AMPs are a critical part of the human immune system and serve as a first line of defense against infection. Unlike conventional antibiotics that usually have one trick for killing bacteria, AMPs often use a multimodal approach. They can simultaneously disrupt cell walls and damage the genetic material inside a pathogen.

This multipronged attack makes it harder for bacteria to evolve resistance. A pathogen might develop a defense against a single mode of action, but it struggles to survive a simultaneous assault on its entire cellular structure. De la Fuente believes these molecules can be engineered into configurations never seen in nature.

Searching extinct genomes for medicine

The Penn Machine Biology Group is searching for these molecules in unexpected places, including the genetic code of extinct species. This "molecular de-extinction" project scans published sequences of organisms that have been gone for millennia. The team believes some ancient organisms may have evolved defenses that are useful against modern threats.

The project has already identified several resurrected compounds from the history of life on Earth. These include:

• Mammuthusin-2: A peptide derived from woolly mammoth DNA.
• Mylodonin-2: A compound recovered from the genetic code of the giant sloth.
• Hydrodamin-1: An antimicrobial molecule found in the ancient sea cow.
• Neanderthal peptides: Sequences excavated from the genomes of extinct hominids.

In August 2025, the team also described peptides hidden in the genetic code of archaea, which are ancient single-celled organisms. They have also excavated potential drug candidates from the venom of snakes, wasps, and spiders.
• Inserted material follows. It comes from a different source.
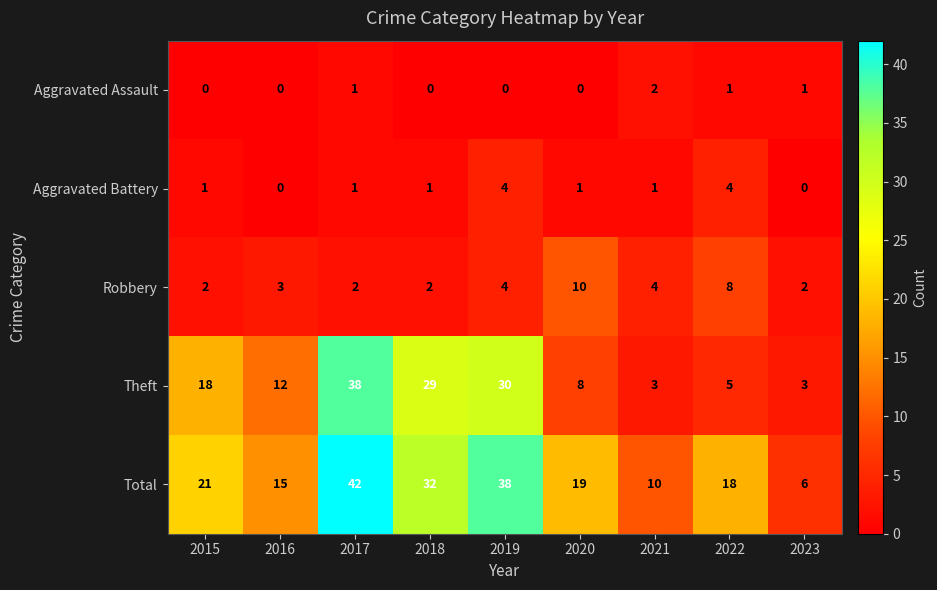

What is the spread (max minus min) of values at 2022?

17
This digital binge has allowed de la Fuente to amass a library of more than 1 million genetic recipes.

Moving from prediction to generation

The field of AI drug discovery is shifting from simply screening existing libraries to designing new molecules from scratch. James Zou, a computer scientist at Stanford, notes that researchers are moving from predictive models to generative approaches. This allows scientists to create synthetic peptides that have never existed in the natural world.

Last year, de la Fuente’s team used a generative AI model to design a suite of synthetic peptides. They tested two of these compounds on mice infected with a drug-resistant strain of Acinetobacter baumannii. The World Health Organization classifies this germ as a "critical priority" for research.
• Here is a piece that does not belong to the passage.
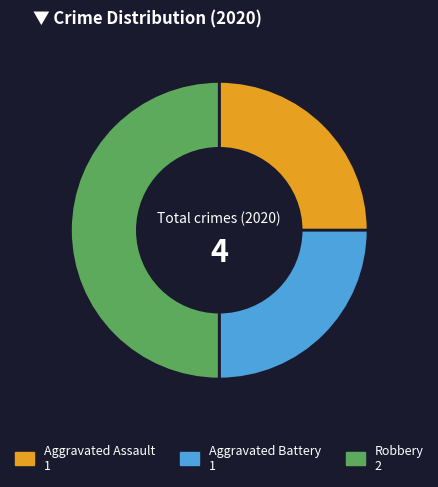

Is it true that Aggravated Assault is 25% of the pie?

True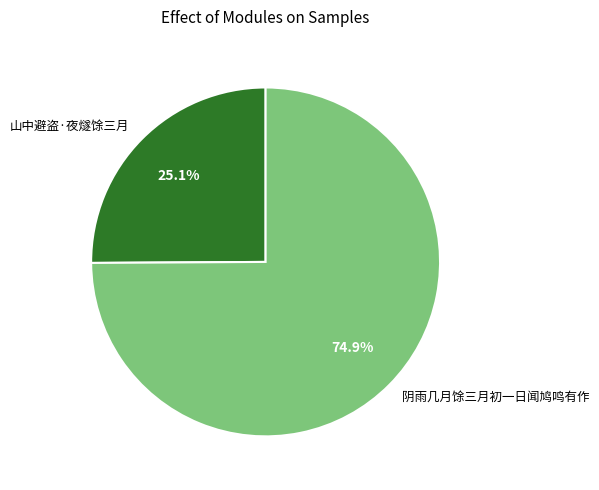

To the nearest percent, what portion does 阴雨几月馀三月初一日闻鸠鸣有作 represent?

75%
The synthetic peptides successfully and safely treated the infection in the animal models. This success follows the 2020 discovery of halicin, a broad-spectrum antibiotic identified by James Collins and Jonathan Stokes. Halicin is currently in preclinical development and represents one of the first major successes of AI-led discovery.

The future of automated discovery

De la Fuente is now developing a multimodal model called ApexOracle to move candidates closer to clinical testing. This system is designed to analyze a new pathogen and pinpoint its specific genetic weaknesses. It then matches the pathogen to antimicrobial peptides that are most likely to work against it.

ApexOracle also predicts how an antibiotic built from those peptides would perform in laboratory tests. The system converges chemistry, genomics, and natural language processing into a single tool. De la Fuente says the goal is to resist resistance by staying ahead of bacterial evolution.

Using AI has already saved decades of human research time by automating the screening of billions of molecules. While these peptides have not yet been transformed into usable human drugs, the speed of discovery is increasing. De la Fuente believes this technology gives researchers a fighting chance to catch up to the growing threat of superbugs.

The current challenge remains the transition from the lab to human patients. Details regarding dosage, delivery methods, and specific cellular targets still require extensive sorting. However, the ability to mine the history of life for new medicines has fundamentally changed the economics of the antibiotic pipeline.